Miiskin has a 30-day free version, after which it will cost $5.65 a month to monitor moles through the app, according to a support employee’s response.
However, as the developers write in their own blog, the technology of examination using AI is not approved by the FDA and you can rely on such applications solely at your own risk.
ease of use-unknown;
ability to save research-yes;
compatibility with the device-no.

The following 2 applications do not initially make an independent analysis using AI, but are an addition to the devices for skin examination. We will discuss them in more detail.

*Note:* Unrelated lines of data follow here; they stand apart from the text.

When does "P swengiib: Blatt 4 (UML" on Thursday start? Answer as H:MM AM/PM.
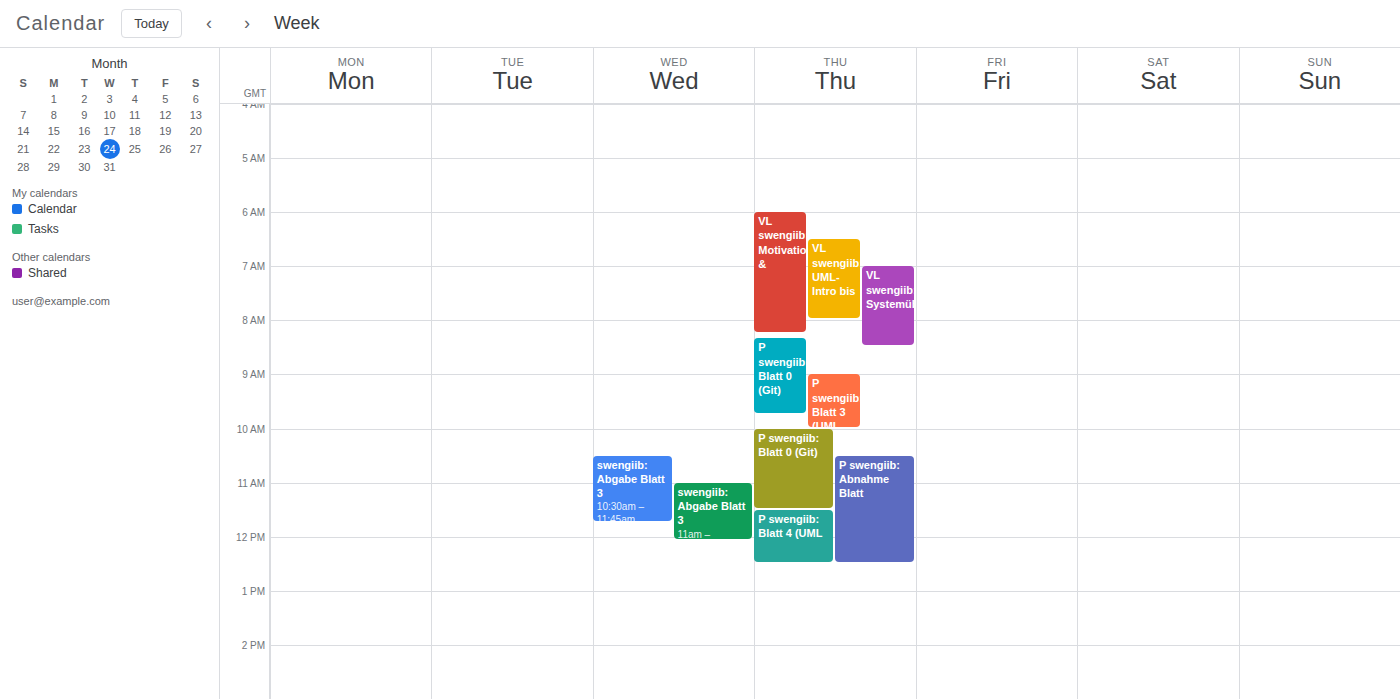
11:30 AMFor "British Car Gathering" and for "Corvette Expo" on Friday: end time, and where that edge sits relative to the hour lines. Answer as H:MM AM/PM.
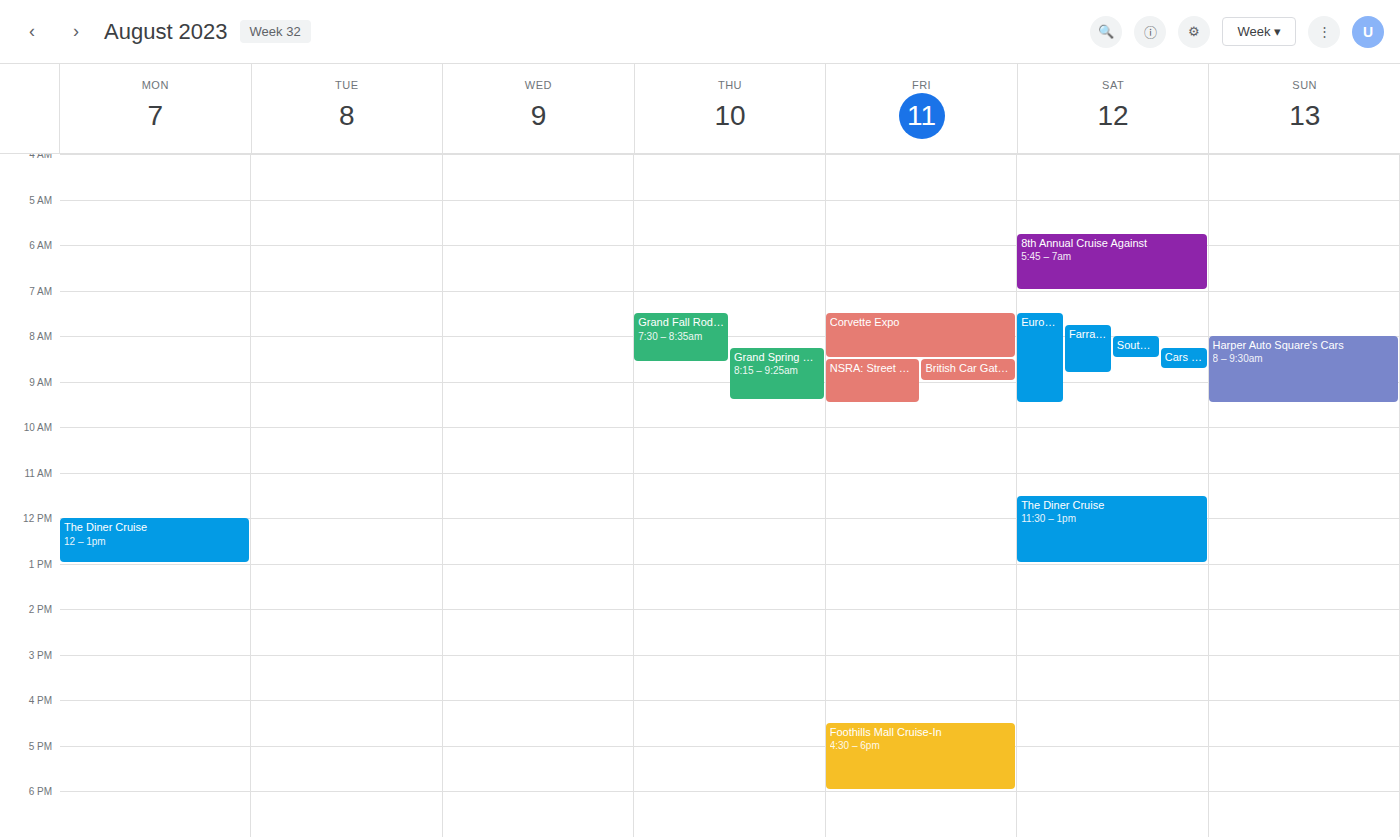
"British Car Gathering": 9:00 AM, exactly on the 9 AM line. "Corvette Expo": 8:30 AM, halfway between the 8 AM and 9 AM lines.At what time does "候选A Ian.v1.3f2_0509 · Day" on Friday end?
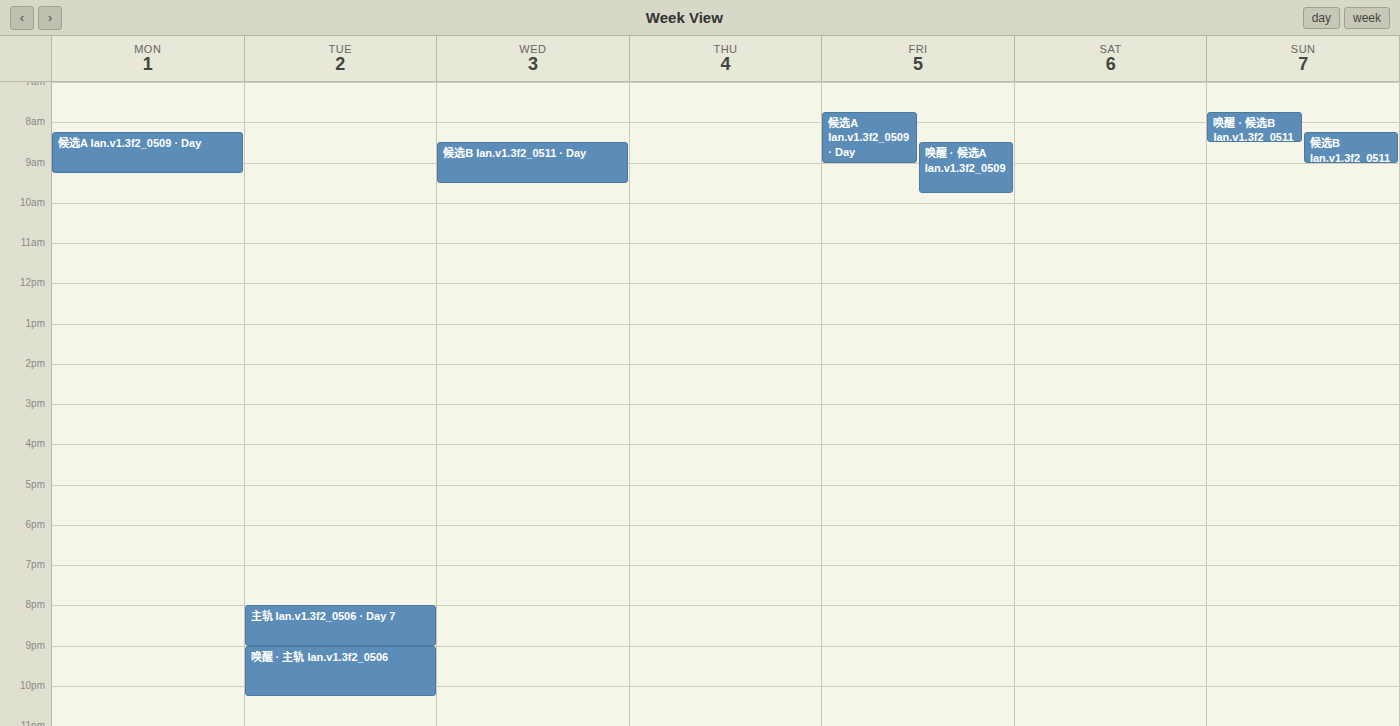
9:00 AM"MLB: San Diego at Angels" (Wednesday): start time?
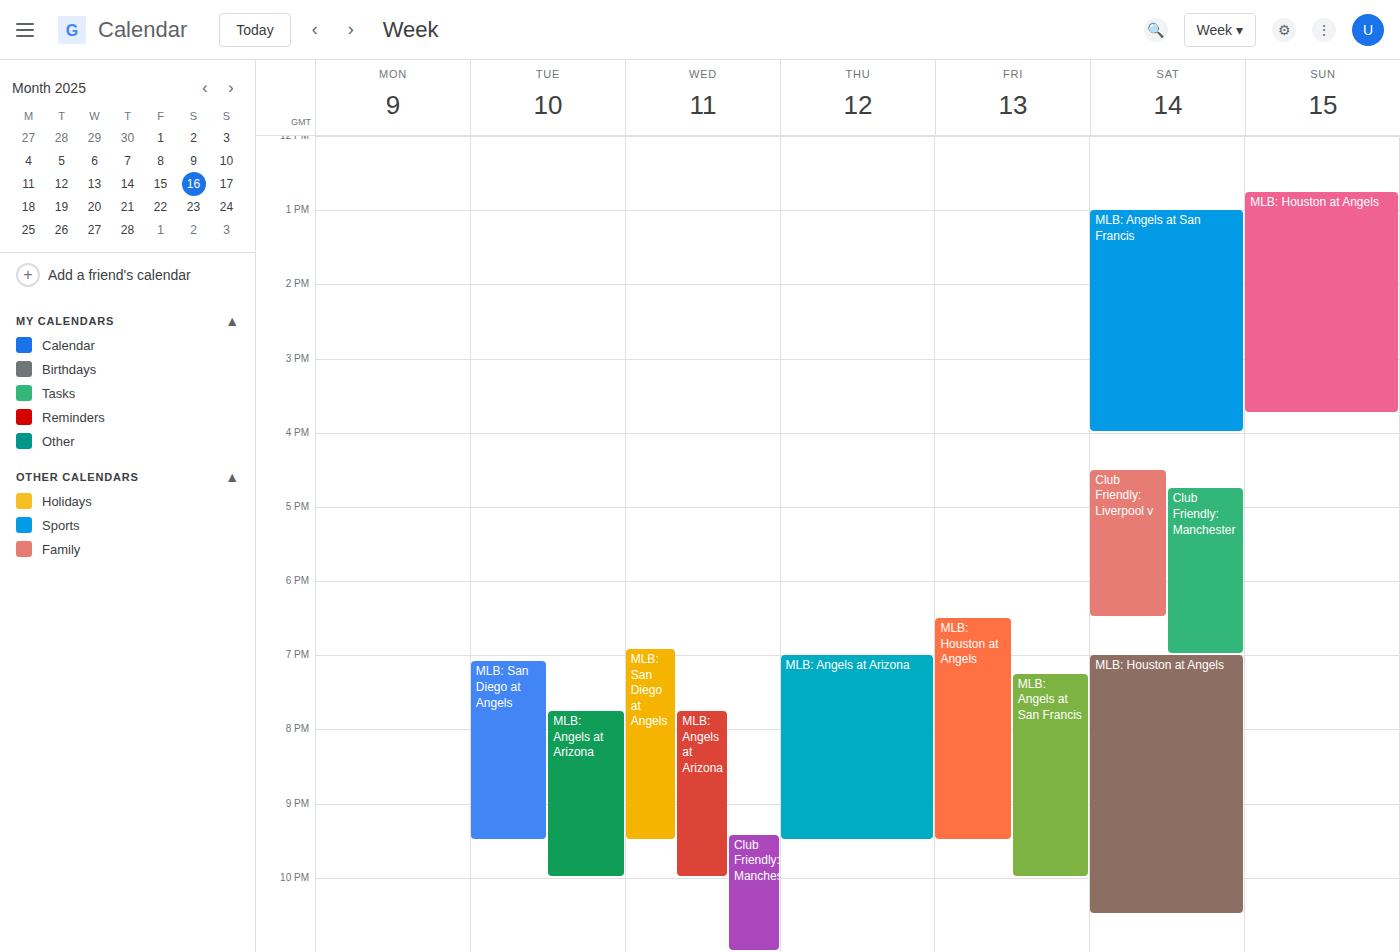
6:55 PMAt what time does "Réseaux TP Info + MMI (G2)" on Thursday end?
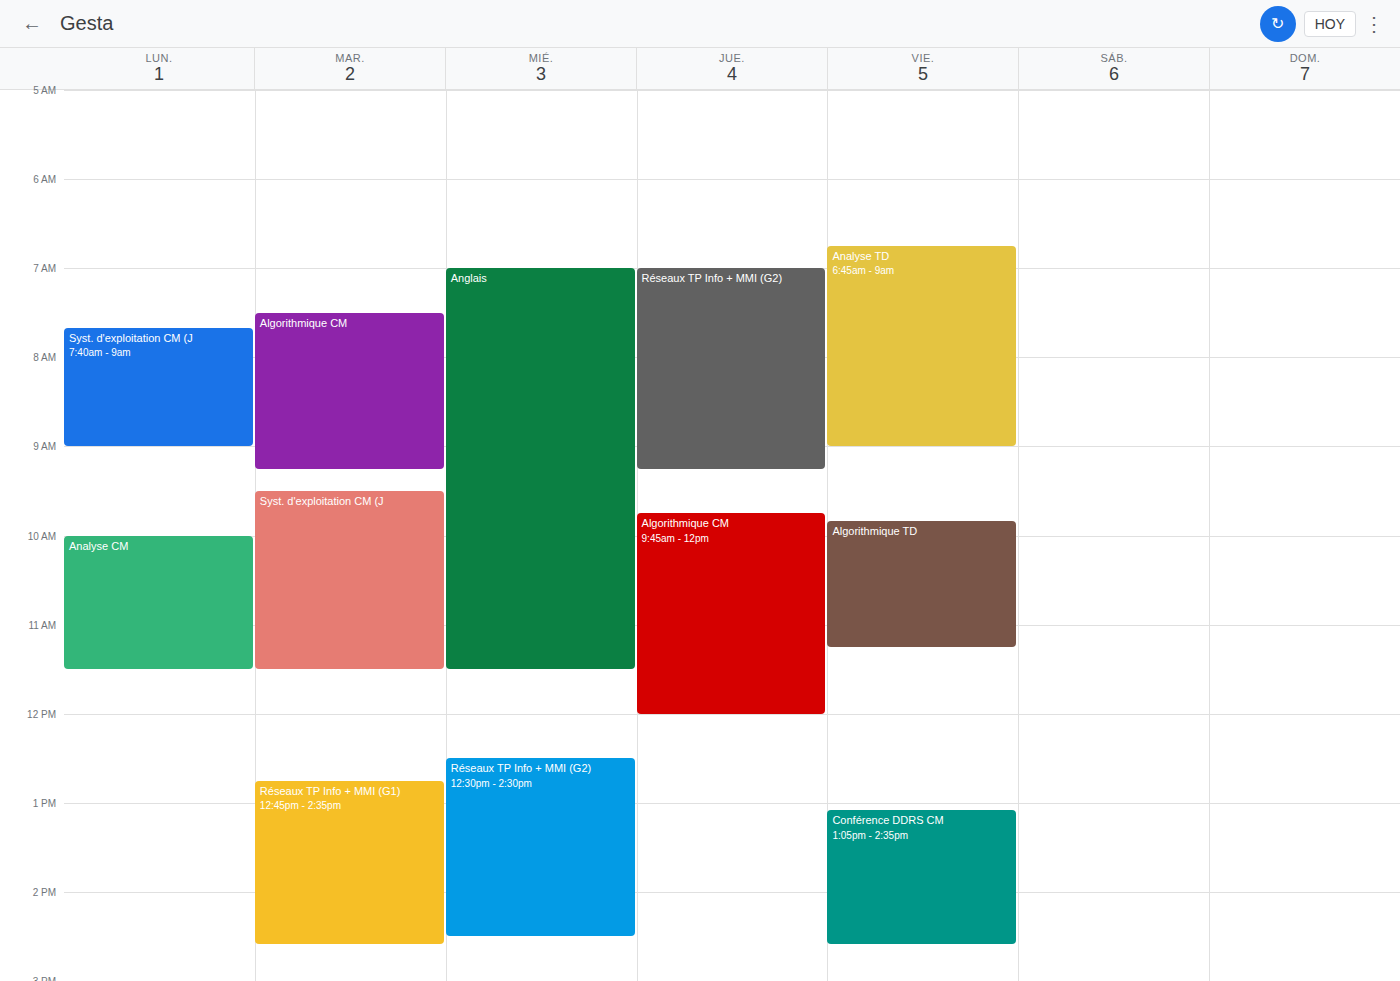
09:15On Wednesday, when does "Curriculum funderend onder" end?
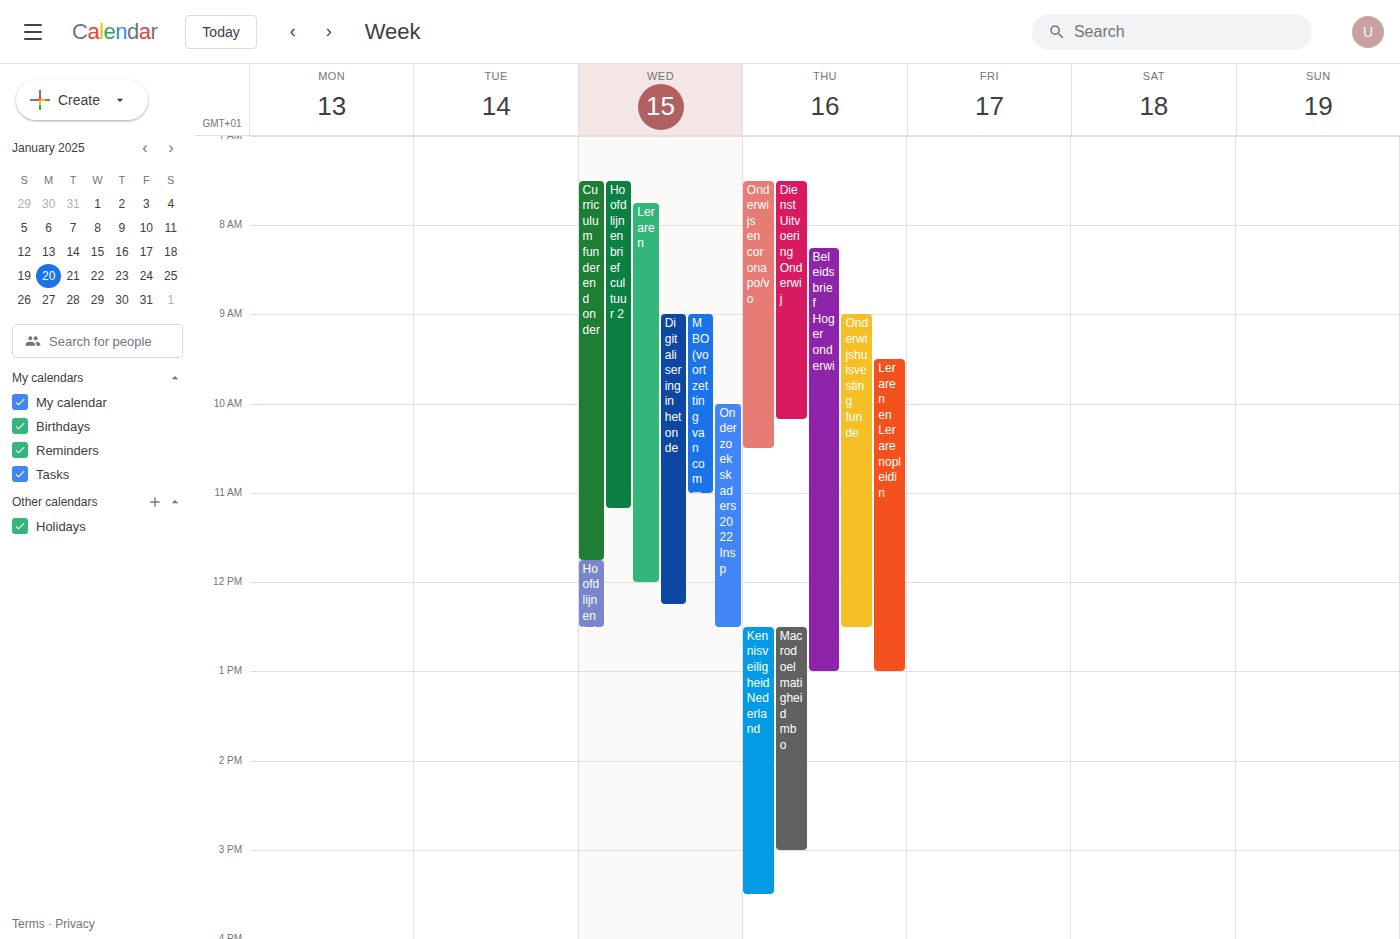
11:45 AM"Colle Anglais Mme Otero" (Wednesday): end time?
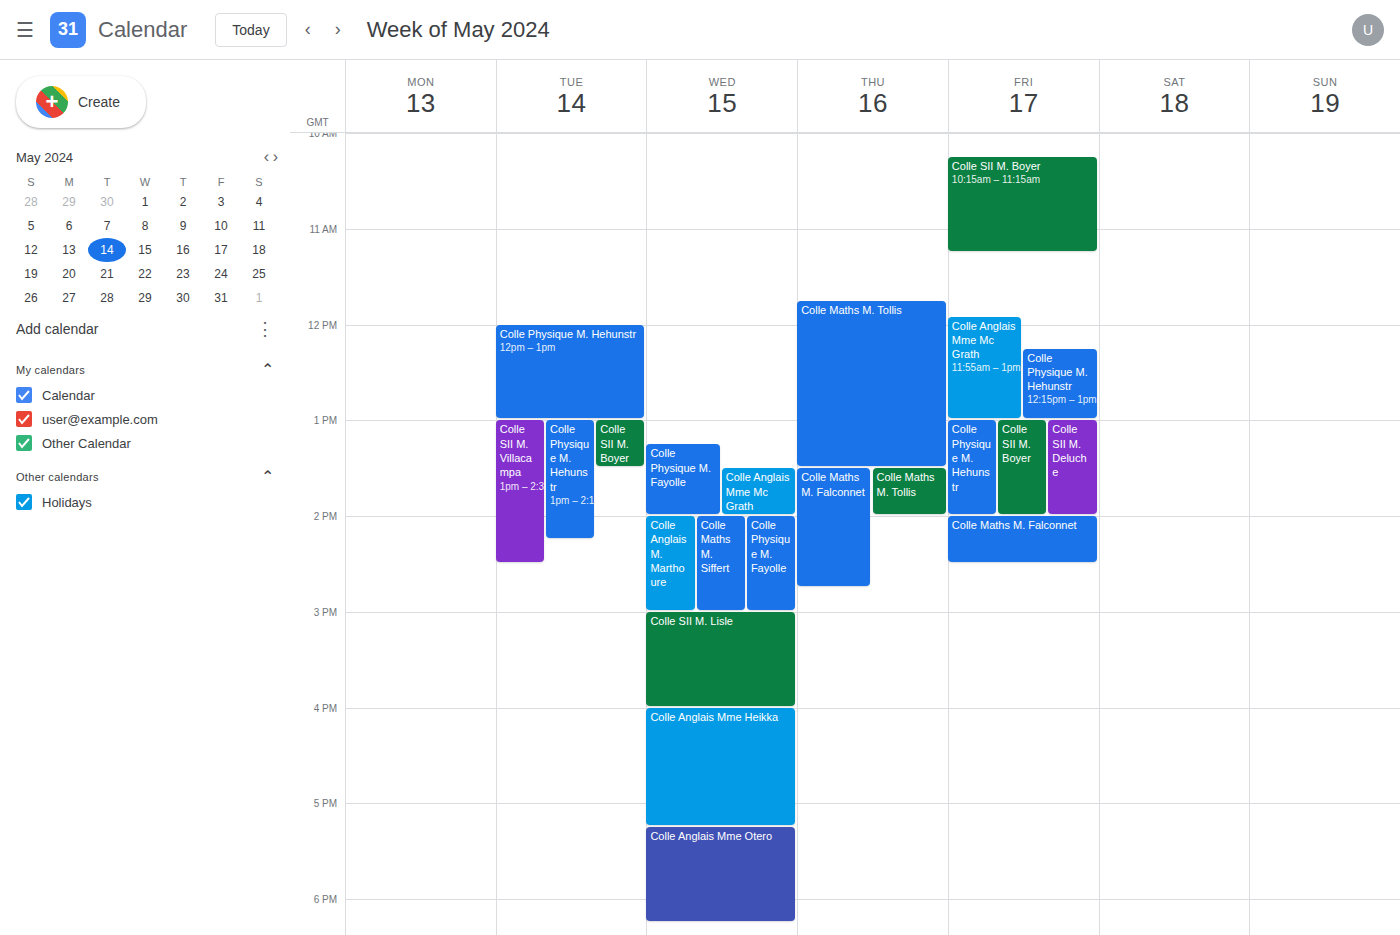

An application that combines scanoma with sending photos of moles to the doctor and Miiskin with high-quality digital images. However, here the developers went further, and in fact, MoleScope is a magnifying glass that connects to the phone, and the app sends photos to a dermatologist for online verification.
The MoleScope app itself will not analyze or diagnose your moles, but you will be kindly asked to use the ABCDE rule to independently track suspicious moles. The site also provides information that the app works on different versions of Android, but…
It is worth noting that this app is also not supported in Canada.
ease of use-unknown;
ability to save research-yes;
compatibility with the device-no.

NOTA mole tracker
This application comes with a device that examines moles using impedance, that is, it measures the resistance of the cells of the mole to a weak electrical pulse. The same technology is used in fitness trackers for counting calories.

Remark: In 2018, the bioimpedance method was certified by the FDA as a method for non-invasive (without removing a mole) detection of skin cancer.
The device’s website also states that the measurements are safe and suitable for children, the elderly, and pregnant women.
So, download the app, go through the registration procedure and
get to the chatbot. We answer a few questions and go to the screens with the body map, where you can select a mole and enter the size of the nevus. Then we get to the screen with the device connected, and, if you believe the photos from the site, on the following screens we will be able to see the result of measuring the mole.
The description of the device says that it takes 20 seconds to examine one mole, and all measurements are stored on a cloud server. So if you replace your phone, all your moles will remain intact.
Easy to use – 5 stars;
ability to save research-yes;
compatibility with the device-yes.

Instead of output

In a recent 2019 study, researchers at the University of Pittsburgh analyzed four smartphone apps claiming to be able to detect skin cancer. The exact names of the programs are hidden, they pass under ordinal numbers. Three apps used algorithms to notify the owner of the risk of skin cancer, and a fourth app sent photos to a dermatologist.
Unsurprisingly, the researchers found the fourth app to be the most accurate. The other three apps were found to incorrectly classify a large number of skin lesions. However, one of them is missing in almost 30% of melanomas that were identified them as lesions with a low risk to health.
The advantages of applications based on AI is that they raise people’s awareness about the importance of self-diagnosis of moles and can be the first step in the campaign to the doctor, but to rely “on the eye” even a highly intelligent, yet it’s still early.
The situation is different with a device with bioimpedance technology, which was approved by the FDA as a method of non-invasive detection of skin cancer. With such a home diagnosis, you really can not be afraid to miss the moment of malignancy of the mole.
And what to use for home diagnostics of moles-it’s up to you to decide!